EXERCISE REQUIREMENTS: In the listing below, identify each line with the word "kitchen" and return those lines.

· · ·

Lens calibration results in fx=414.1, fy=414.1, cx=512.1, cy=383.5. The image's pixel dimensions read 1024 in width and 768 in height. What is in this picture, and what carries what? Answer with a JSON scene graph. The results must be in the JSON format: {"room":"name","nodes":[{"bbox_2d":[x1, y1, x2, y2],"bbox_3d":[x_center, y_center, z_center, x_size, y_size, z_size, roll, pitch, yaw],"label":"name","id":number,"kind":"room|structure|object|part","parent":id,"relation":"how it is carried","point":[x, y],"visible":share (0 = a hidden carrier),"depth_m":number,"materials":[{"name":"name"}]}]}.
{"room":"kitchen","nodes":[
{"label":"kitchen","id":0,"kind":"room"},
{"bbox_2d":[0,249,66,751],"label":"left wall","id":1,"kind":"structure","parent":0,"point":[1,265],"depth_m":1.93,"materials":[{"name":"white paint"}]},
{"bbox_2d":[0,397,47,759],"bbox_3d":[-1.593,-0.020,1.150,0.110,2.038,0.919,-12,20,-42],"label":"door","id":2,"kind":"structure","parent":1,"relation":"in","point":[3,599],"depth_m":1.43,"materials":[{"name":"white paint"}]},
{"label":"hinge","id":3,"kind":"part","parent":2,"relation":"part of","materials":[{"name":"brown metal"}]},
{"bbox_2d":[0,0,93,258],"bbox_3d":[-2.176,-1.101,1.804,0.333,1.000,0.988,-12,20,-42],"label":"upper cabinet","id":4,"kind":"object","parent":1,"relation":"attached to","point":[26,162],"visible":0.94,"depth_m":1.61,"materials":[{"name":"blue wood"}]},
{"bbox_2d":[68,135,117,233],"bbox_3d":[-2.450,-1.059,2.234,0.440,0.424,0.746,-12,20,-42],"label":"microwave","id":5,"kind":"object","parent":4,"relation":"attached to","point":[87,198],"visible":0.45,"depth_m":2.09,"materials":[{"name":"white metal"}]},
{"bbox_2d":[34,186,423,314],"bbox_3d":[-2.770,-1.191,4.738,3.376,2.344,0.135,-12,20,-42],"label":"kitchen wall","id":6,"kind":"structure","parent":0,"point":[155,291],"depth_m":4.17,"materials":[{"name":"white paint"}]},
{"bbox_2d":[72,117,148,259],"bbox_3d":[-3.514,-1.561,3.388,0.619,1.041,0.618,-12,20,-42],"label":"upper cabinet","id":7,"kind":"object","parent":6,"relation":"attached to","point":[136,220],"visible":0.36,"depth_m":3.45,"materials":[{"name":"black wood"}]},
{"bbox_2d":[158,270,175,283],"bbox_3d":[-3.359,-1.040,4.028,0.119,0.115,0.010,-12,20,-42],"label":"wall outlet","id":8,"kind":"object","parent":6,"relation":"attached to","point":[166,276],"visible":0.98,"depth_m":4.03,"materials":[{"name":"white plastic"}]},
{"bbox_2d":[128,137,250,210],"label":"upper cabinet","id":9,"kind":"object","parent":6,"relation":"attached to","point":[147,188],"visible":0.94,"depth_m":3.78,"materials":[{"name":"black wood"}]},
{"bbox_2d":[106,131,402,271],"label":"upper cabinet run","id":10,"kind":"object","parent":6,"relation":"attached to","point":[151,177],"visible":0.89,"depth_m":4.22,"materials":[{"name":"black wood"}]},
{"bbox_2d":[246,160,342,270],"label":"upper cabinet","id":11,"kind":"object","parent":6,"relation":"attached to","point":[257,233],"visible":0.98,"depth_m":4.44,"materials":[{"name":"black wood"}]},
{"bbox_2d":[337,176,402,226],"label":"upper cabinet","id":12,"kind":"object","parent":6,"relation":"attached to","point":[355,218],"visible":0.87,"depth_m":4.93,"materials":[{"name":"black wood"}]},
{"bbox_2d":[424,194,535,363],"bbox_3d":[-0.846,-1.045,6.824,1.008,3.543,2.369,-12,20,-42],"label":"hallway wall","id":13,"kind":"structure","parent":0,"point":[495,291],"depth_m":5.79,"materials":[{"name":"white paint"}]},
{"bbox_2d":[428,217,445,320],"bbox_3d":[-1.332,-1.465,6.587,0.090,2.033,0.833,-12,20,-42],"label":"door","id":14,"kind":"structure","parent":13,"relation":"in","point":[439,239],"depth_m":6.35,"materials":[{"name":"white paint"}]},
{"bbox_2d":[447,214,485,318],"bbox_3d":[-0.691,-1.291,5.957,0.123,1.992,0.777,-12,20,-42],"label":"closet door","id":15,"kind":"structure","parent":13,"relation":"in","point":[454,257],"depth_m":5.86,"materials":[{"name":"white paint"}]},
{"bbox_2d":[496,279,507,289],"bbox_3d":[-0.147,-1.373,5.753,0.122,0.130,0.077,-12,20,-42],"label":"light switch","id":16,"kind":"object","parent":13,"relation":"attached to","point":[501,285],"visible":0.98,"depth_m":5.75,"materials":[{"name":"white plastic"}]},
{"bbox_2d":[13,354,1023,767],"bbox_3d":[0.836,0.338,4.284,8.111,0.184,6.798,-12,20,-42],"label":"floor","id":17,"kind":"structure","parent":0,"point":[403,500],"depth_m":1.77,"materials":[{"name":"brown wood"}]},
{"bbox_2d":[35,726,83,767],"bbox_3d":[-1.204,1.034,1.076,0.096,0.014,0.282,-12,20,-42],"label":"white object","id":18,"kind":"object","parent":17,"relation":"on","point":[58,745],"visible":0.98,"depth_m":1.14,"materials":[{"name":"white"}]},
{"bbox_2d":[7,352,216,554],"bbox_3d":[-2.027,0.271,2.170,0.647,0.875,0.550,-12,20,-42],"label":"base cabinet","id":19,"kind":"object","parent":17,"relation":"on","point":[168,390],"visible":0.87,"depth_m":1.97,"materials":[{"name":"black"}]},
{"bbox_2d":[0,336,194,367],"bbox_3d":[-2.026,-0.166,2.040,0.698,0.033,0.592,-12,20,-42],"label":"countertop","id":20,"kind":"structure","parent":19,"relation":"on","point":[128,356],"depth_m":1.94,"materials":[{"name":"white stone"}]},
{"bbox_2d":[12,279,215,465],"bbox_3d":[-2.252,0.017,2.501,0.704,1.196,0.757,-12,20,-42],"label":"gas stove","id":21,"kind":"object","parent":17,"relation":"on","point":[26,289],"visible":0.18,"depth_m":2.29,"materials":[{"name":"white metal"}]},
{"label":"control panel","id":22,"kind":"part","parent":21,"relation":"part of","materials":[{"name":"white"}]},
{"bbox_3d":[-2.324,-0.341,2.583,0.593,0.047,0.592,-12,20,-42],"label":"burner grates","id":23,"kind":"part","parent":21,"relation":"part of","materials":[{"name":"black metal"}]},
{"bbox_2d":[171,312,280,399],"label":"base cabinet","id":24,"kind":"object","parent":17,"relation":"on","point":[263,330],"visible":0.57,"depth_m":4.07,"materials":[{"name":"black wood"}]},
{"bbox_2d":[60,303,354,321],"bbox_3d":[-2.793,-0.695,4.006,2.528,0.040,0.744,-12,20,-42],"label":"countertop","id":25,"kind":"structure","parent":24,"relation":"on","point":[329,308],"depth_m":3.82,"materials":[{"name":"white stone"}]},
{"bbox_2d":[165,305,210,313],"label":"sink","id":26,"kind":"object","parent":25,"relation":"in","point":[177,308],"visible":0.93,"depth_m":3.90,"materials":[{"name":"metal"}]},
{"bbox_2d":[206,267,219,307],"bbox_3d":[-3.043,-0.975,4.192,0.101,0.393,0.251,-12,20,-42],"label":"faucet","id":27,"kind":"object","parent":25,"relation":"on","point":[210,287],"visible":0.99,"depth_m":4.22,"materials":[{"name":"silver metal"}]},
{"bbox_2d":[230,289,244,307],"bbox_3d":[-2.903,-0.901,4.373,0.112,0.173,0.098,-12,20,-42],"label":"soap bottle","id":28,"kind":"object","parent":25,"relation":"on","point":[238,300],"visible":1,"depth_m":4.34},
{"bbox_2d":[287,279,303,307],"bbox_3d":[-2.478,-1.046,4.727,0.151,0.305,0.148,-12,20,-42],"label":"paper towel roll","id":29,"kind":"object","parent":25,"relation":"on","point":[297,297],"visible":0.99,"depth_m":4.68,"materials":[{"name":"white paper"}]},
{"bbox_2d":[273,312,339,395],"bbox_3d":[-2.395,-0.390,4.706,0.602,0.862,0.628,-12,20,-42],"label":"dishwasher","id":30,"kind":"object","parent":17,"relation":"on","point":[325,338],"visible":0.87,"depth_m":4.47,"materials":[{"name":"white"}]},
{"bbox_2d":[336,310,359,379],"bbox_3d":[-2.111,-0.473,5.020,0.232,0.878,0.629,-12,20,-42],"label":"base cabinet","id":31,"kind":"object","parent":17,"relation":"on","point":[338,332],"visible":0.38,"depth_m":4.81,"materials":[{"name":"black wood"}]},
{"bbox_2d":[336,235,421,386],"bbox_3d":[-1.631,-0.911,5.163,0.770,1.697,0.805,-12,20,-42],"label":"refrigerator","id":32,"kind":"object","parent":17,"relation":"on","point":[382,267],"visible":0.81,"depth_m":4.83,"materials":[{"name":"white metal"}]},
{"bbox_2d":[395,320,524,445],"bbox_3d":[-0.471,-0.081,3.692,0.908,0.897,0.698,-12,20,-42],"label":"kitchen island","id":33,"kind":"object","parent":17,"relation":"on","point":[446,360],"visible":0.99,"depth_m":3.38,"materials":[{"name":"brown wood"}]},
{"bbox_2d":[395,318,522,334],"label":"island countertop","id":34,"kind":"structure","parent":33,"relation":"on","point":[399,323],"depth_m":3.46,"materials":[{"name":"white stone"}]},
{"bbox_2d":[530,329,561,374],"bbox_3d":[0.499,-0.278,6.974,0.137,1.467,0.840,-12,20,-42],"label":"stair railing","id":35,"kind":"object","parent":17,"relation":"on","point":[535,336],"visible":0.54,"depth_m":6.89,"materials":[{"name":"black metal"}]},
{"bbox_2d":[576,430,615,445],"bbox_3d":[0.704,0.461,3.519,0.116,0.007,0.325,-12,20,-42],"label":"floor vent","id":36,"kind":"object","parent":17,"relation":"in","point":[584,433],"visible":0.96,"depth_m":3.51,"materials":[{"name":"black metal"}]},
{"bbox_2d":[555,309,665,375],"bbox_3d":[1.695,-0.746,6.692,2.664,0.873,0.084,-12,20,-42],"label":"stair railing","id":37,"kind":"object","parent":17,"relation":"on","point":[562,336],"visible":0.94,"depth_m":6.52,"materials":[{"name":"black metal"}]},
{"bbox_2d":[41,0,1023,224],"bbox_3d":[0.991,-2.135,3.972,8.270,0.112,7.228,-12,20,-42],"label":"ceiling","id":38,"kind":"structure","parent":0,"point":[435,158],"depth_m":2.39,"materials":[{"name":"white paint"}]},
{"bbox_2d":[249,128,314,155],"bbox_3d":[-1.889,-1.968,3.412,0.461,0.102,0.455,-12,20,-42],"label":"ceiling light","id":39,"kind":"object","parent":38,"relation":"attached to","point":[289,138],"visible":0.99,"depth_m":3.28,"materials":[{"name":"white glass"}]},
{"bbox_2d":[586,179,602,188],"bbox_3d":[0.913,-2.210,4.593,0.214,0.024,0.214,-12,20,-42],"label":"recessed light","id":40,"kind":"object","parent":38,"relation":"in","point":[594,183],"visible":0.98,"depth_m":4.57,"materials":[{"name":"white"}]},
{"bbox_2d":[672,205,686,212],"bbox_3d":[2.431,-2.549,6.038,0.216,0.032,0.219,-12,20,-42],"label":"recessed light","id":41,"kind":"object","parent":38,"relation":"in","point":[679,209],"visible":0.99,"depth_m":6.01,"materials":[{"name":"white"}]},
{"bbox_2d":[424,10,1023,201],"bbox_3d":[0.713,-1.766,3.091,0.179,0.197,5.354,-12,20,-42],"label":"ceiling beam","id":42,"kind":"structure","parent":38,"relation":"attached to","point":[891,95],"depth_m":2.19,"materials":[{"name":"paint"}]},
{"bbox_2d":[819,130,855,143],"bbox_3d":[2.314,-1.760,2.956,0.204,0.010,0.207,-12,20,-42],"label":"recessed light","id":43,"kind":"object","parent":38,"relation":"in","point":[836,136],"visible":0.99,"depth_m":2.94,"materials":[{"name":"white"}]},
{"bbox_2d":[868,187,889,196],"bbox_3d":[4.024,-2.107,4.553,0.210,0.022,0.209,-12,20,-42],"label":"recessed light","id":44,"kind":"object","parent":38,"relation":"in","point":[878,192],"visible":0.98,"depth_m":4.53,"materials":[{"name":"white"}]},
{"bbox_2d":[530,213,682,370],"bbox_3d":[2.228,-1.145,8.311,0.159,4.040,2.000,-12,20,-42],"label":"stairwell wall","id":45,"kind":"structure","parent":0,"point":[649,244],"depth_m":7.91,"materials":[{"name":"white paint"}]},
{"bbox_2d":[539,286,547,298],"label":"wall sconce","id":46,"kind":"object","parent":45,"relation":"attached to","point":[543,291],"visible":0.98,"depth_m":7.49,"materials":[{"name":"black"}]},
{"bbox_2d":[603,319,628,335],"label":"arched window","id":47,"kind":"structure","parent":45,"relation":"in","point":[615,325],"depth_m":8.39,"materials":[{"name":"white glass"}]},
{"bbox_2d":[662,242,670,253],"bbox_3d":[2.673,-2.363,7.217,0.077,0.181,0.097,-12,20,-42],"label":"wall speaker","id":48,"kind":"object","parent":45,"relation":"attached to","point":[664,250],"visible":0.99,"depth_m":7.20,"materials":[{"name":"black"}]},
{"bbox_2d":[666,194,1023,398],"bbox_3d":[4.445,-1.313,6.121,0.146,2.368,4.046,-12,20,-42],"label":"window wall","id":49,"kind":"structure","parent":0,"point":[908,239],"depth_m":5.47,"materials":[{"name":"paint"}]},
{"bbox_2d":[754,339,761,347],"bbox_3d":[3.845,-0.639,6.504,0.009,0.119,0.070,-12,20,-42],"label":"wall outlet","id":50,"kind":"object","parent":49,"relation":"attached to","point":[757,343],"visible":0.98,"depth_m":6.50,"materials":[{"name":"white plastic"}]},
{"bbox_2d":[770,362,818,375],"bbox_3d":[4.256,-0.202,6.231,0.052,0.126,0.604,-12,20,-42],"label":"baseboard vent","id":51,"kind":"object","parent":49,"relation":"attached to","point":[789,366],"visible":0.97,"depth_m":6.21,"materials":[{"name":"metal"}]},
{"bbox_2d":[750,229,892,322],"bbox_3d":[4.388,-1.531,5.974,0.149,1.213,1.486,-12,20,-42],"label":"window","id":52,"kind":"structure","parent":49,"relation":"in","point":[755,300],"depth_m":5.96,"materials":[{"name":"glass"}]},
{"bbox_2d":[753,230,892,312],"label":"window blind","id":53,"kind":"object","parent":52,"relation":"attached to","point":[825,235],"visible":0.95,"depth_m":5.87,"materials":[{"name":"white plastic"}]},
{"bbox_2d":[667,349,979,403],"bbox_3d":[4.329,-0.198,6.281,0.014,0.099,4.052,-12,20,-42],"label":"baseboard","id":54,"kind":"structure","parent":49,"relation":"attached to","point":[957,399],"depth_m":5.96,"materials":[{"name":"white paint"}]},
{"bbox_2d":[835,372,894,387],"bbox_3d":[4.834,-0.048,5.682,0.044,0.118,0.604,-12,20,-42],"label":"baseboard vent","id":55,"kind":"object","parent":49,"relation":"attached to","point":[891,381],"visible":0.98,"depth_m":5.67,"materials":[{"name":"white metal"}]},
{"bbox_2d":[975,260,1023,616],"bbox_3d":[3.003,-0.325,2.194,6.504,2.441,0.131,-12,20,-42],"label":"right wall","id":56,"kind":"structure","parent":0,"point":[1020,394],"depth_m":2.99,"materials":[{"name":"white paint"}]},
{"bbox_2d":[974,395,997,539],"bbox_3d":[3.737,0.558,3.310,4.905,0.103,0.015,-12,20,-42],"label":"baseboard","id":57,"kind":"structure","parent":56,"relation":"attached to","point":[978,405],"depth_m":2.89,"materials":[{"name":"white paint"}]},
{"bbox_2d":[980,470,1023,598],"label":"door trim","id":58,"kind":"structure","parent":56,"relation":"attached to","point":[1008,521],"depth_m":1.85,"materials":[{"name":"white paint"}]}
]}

· · ·

EXERCISE RESULT:
{"room":"kitchen","nodes":[
{"label":"kitchen","id":0,"kind":"room"},
{"bbox_2d":[34,186,423,314],"bbox_3d":[-2.770,-1.191,4.738,3.376,2.344,0.135,-12,20,-42],"label":"kitchen wall","id":6,"kind":"structure","parent":0,"point":[155,291],"depth_m":4.17,"materials":[{"name":"white paint"}]},
{"bbox_2d":[395,320,524,445],"bbox_3d":[-0.471,-0.081,3.692,0.908,0.897,0.698,-12,20,-42],"label":"kitchen island","id":33,"kind":"object","parent":17,"relation":"on","point":[446,360],"visible":0.99,"depth_m":3.38,"materials":[{"name":"brown wood"}]},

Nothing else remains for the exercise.